No offence and of course you understand this, but I think that any real map of Pre-Indo-European European language families would make this seem comically innacurate. It isn't your fault, since a realistic map of these things is probably impossible to make. Academics have made serious years-long attempts using toponyms and either come out very confused or caused endless arguing and dismissals with their hypotheses.
You could even add Afro-Asiatic languages in Northwestern Europe based off this guy's speculations.
This map probably has a similar level of accuracy to those "Finno-Korean hyperwar" maps people make as a joke, not just "not 100% accurate".
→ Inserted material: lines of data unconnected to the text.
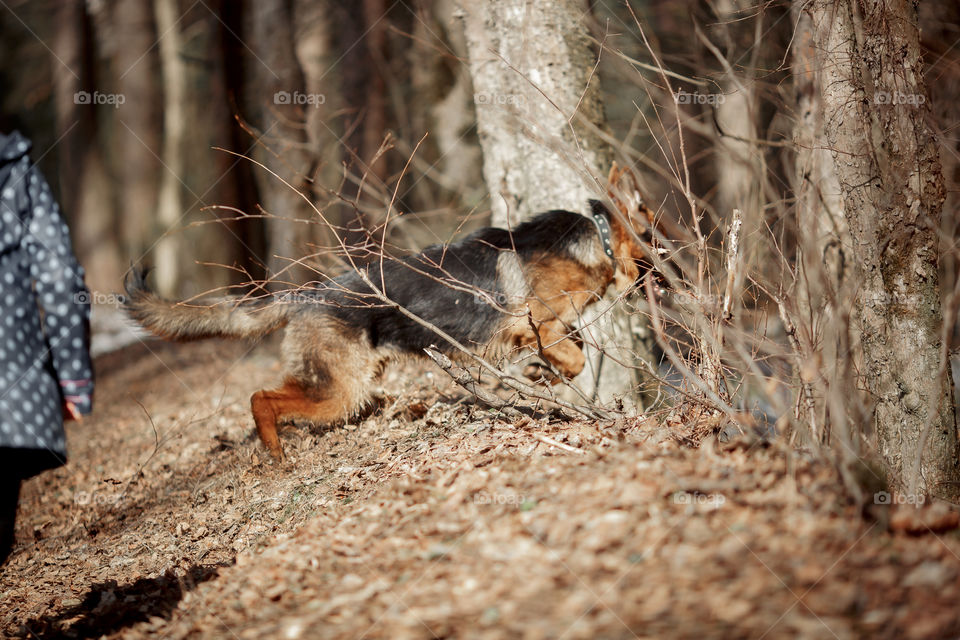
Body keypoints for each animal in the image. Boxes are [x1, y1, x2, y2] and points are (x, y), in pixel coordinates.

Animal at [127, 188, 660, 462]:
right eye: (652, 235)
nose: (671, 266)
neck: (595, 239)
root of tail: (308, 293)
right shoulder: (541, 324)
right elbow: (573, 355)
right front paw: (545, 374)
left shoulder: (550, 328)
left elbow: (575, 349)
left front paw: (538, 374)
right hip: (339, 391)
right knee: (261, 398)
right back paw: (275, 451)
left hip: (351, 383)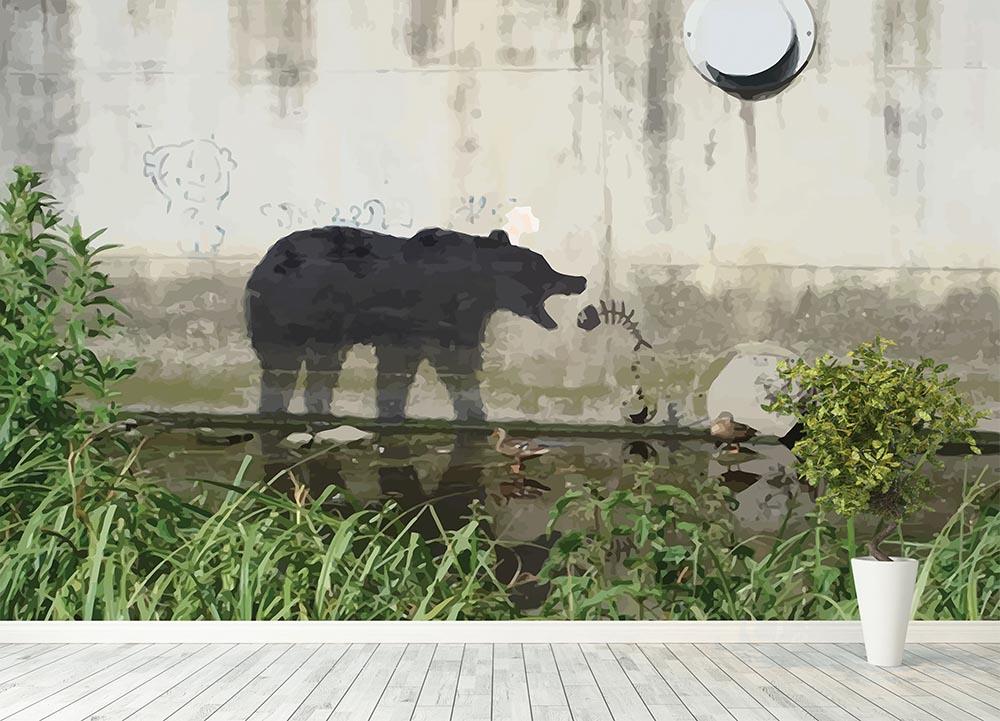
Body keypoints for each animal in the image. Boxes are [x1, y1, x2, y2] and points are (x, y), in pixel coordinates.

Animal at [244, 225, 587, 421]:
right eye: (546, 268)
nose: (580, 279)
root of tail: (260, 266)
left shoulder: (452, 321)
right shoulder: (418, 319)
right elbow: (427, 367)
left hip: (322, 332)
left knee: (321, 371)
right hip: (287, 316)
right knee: (281, 369)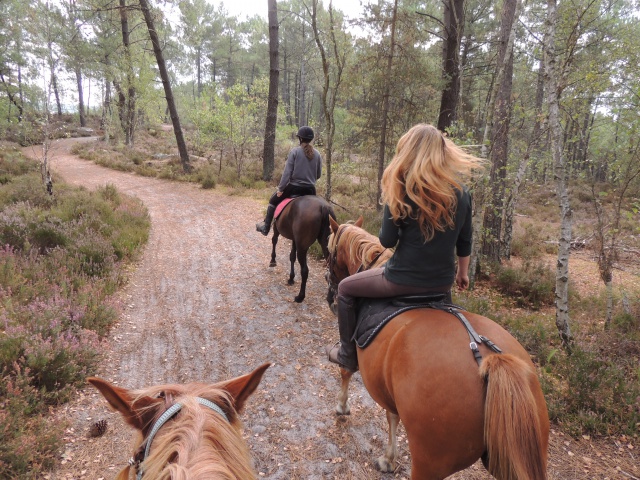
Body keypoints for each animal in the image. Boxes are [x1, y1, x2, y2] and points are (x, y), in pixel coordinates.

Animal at [328, 218, 548, 480]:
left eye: (329, 251)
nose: (331, 297)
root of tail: (489, 360)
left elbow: (346, 370)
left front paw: (342, 406)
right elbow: (392, 416)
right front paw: (388, 458)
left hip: (429, 462)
With things like the Tyrsenian languages, their speakers had spent a couple thousand years inside of European cultural complexes emanating from other nearby areas of Europe (if native to Europe at all). Also the Rhaeti were in the Alps and spoke such a language, how likely is it they even originated in Italy and not somewhere else in Europe, their language tagging along with steppe invaders and later cultural spread? Villanova culture (Etruscans) is considered to be derived from/part of the Urnfield archeological cultural complex (also gave rise to the Hallstatt Celtic-speakers), which has common burial practices and gold priestly hats with solar motifs (like the Berlin Gold Hat, very distinctive and ritual-looking) so there must have been some cultural commonality. Genetically many individuals found among the Etruscans seem similar to others in the Italian peninsula around them when tested. Some people in Antiquity argued that the Etruscan language and relatives
came from Anatolia into Italy, but after the Indo-European invasions. Even modern academics have argued over it due to Herodotus and others claiming this (generally agreeing ancient sources are not very reliable albeit).
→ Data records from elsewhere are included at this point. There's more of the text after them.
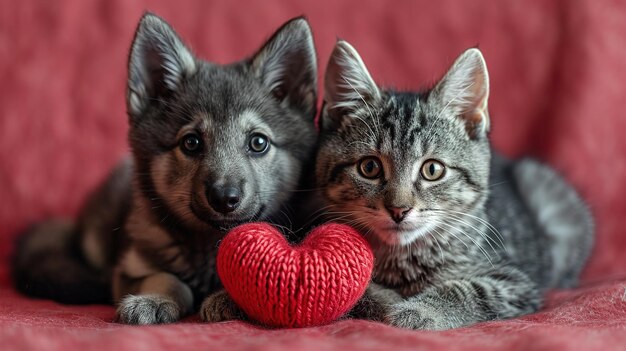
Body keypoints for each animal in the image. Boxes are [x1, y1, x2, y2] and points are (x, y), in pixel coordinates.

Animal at [11, 13, 316, 326]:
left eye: (258, 142)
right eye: (191, 143)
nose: (224, 199)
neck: (208, 244)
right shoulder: (129, 270)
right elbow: (167, 278)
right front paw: (154, 300)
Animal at [314, 41, 592, 330]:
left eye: (432, 170)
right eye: (369, 167)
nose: (398, 210)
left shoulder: (515, 282)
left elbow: (470, 292)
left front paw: (419, 311)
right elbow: (356, 291)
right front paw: (387, 302)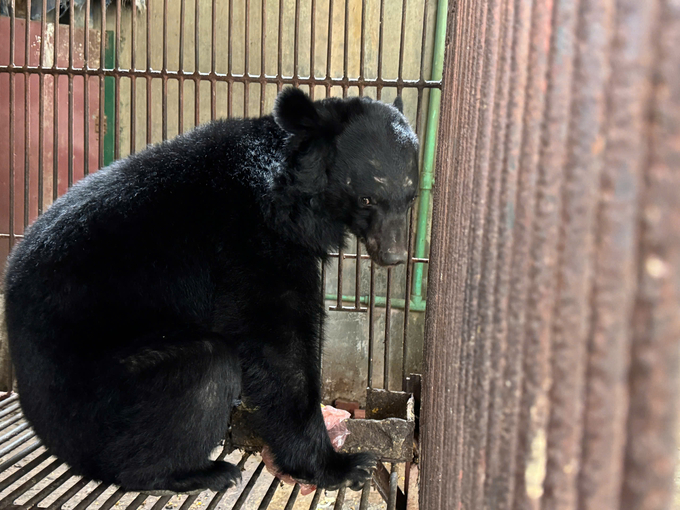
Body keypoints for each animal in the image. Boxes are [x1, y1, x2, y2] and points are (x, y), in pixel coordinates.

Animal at [3, 87, 420, 494]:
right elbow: (278, 343)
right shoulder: (249, 242)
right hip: (98, 392)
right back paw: (196, 472)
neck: (289, 198)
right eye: (367, 197)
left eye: (411, 197)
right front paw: (342, 466)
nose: (394, 255)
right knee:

Also when Romans arrived in Iberia there were multiple seemingly-unrelated languages, Basque, Iberian, Tartessian etc. Not only does this make your depiction of Iberia unlikely to be realistic, but I have a feeling that pretty much all of Europe (especially with its mountains and peninsulas that keep it divided linguistically and politically in the modern era) would be a patchwork of unrelated or seemingly-unrelated families, kind of like the Precolumbian Americas or Papua New Guinea. Furthermore even a map of Iberia's languages immediately before Roman conquest might not be representative of the peoples living there almost 2000 years prior, as the paternal lineages of these people (Y-chromosome haplogroup) show they more than encountered Indo-Europeans. Basques would be primarily something like G2a, J2 or I2 instead of R1b if this wasn't true I imagine (even if they retain their language isolate, aspects of a matrilineal social structure and some genetic/blood type uniqueness).
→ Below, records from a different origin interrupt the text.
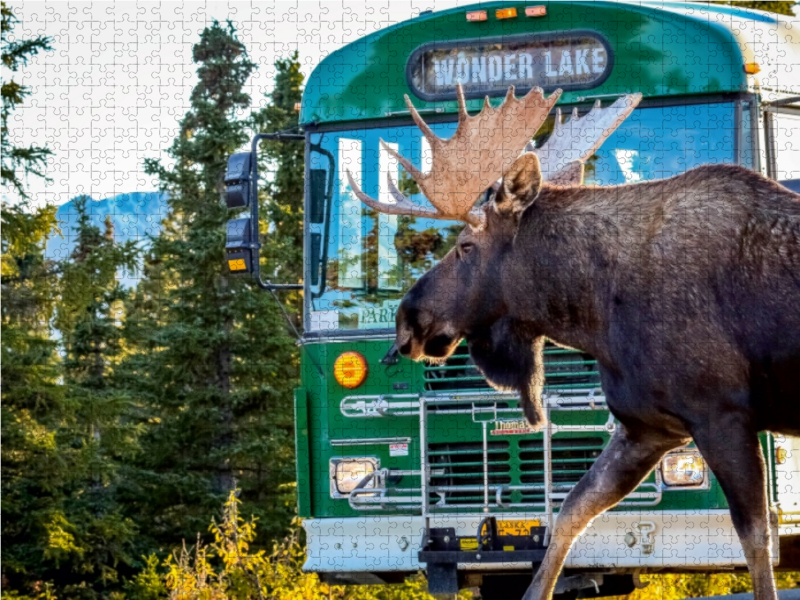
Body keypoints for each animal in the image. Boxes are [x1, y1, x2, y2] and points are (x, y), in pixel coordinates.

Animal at [348, 84, 800, 600]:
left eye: (465, 246)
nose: (407, 320)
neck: (594, 311)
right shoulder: (648, 427)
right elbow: (570, 513)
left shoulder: (721, 414)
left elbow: (756, 539)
The substrate in Finnish is known to be quite unique and the words are not even found in Estonian but from whatever extinct language was in that particular part of Northeastern Europe at the time when the ancestors of Finns turned up in their bogs and forests. The Saami/Lapps have a different identified substrate.
Also there is some debate as to how much the pre-Germanic substrate is even a thing and to what degree the Germanic languages just have weird vocabulary/word etymologies.
Also, is there any evidence whatsoever Pelasgians and Minoans were related in language?